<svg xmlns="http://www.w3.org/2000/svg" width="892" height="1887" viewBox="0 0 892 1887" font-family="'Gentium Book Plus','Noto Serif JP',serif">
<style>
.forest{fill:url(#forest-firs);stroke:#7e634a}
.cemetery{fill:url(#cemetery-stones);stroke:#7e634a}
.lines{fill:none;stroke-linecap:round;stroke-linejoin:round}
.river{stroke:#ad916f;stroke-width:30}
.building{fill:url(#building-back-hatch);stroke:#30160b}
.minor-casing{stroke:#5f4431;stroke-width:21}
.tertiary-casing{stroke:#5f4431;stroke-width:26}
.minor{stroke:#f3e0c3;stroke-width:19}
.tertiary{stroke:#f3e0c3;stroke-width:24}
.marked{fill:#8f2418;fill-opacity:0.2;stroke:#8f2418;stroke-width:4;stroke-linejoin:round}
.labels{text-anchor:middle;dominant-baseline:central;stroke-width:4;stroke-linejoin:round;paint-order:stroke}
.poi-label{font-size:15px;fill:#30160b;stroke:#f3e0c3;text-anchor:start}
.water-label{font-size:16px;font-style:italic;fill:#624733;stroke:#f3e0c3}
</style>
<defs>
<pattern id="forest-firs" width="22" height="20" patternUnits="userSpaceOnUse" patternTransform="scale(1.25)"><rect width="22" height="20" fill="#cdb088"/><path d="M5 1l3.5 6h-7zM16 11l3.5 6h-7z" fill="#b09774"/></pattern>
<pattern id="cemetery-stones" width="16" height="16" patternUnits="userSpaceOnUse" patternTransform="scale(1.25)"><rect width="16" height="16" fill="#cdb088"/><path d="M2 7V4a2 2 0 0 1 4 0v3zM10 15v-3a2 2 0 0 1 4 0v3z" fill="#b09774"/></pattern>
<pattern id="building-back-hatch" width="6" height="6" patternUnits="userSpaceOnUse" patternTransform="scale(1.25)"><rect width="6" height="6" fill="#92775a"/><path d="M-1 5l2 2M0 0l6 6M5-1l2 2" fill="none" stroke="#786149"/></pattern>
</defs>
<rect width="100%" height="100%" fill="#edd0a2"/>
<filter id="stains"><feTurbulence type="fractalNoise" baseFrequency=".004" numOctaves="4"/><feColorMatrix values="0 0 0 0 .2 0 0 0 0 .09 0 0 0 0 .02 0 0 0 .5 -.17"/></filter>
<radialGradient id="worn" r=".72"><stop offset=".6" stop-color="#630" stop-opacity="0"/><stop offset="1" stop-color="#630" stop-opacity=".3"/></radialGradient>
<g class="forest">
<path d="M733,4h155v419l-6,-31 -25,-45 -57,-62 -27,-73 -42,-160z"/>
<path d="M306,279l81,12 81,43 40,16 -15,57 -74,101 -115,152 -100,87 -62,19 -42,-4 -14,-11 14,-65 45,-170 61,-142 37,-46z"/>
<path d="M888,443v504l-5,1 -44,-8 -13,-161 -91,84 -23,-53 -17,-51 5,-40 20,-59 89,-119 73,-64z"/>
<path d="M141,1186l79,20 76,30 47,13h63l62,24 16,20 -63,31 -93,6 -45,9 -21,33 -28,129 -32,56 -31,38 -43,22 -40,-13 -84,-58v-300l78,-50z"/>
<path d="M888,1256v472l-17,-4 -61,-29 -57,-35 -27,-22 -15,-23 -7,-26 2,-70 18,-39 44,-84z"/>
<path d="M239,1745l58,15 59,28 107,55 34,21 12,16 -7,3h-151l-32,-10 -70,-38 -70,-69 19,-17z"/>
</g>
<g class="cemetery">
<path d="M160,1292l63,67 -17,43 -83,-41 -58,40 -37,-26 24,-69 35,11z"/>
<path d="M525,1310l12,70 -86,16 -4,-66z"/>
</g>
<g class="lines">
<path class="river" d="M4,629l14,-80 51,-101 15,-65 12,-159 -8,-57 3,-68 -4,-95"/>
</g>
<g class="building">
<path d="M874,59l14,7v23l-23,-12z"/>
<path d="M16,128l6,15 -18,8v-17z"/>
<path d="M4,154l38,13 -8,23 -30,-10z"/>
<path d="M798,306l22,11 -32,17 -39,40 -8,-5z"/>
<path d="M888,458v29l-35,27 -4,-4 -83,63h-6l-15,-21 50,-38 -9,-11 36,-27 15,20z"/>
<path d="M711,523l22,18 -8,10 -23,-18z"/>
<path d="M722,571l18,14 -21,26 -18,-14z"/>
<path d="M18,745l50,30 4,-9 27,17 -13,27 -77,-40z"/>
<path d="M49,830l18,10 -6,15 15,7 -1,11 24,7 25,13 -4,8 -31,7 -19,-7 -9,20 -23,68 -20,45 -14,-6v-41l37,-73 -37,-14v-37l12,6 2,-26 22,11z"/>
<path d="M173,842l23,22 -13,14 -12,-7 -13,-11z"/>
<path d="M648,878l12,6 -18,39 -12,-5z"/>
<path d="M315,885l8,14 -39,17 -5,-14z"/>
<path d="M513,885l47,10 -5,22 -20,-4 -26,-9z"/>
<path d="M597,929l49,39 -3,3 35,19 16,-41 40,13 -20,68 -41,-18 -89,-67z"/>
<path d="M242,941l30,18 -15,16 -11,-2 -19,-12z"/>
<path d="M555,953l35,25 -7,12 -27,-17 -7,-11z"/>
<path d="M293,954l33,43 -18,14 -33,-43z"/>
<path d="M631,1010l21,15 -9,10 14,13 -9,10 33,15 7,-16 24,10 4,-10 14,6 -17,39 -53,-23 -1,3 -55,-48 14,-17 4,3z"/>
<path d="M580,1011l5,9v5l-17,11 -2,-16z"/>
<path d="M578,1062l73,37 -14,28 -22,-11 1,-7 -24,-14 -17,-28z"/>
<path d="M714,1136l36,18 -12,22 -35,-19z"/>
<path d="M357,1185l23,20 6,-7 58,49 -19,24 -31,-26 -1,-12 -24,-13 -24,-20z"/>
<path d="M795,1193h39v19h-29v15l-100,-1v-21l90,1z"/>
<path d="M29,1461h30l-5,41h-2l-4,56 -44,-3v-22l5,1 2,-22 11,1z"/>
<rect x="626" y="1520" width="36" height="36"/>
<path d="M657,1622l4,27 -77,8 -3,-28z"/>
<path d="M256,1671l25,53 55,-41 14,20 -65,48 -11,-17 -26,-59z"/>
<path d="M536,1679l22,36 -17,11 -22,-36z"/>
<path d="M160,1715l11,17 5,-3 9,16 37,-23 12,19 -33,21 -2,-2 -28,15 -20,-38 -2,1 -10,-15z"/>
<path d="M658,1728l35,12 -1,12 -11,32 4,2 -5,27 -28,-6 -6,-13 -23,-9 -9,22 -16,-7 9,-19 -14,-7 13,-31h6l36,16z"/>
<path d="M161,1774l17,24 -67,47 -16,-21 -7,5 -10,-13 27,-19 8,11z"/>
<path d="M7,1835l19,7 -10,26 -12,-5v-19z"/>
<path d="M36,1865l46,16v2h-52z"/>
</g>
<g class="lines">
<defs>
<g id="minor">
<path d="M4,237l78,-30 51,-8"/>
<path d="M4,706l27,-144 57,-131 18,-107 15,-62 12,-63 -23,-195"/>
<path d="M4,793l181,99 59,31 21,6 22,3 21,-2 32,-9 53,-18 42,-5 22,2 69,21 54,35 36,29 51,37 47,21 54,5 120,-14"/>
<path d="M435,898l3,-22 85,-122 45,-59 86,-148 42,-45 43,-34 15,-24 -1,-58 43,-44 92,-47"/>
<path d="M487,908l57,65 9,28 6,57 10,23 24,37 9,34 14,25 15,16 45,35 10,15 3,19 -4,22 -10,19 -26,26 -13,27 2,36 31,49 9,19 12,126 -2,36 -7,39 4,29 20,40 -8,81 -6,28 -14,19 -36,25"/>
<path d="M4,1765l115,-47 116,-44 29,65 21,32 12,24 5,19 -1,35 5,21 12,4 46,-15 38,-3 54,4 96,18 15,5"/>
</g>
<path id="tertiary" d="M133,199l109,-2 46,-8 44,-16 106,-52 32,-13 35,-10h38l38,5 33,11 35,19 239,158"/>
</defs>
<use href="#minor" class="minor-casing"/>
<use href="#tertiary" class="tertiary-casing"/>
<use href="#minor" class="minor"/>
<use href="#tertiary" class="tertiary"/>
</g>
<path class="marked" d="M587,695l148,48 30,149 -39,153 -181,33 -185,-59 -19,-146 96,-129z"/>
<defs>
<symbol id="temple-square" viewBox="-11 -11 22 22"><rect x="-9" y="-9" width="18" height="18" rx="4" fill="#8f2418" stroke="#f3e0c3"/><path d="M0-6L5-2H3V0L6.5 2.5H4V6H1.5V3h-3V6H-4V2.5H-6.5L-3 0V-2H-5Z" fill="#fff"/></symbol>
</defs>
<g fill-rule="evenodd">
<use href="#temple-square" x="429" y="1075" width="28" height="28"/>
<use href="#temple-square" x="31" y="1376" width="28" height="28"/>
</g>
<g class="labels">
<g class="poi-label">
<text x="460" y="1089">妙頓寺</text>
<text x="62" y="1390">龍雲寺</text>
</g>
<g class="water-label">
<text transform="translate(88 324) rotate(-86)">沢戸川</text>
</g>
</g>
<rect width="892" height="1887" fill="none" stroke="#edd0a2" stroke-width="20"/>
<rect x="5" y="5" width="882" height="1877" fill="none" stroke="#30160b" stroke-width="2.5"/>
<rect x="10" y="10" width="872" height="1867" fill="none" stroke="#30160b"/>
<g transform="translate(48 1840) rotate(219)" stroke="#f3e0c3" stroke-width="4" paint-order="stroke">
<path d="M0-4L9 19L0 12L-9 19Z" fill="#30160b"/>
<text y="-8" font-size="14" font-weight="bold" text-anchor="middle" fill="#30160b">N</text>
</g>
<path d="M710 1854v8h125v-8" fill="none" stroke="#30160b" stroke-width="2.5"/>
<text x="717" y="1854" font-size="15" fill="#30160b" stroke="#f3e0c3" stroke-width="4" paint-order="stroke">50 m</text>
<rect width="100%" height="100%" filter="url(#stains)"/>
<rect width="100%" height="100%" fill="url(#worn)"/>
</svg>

================================

Assigned task
Please state how many lines in the entries above include the string "labels", and write only that number.

Output for this task
2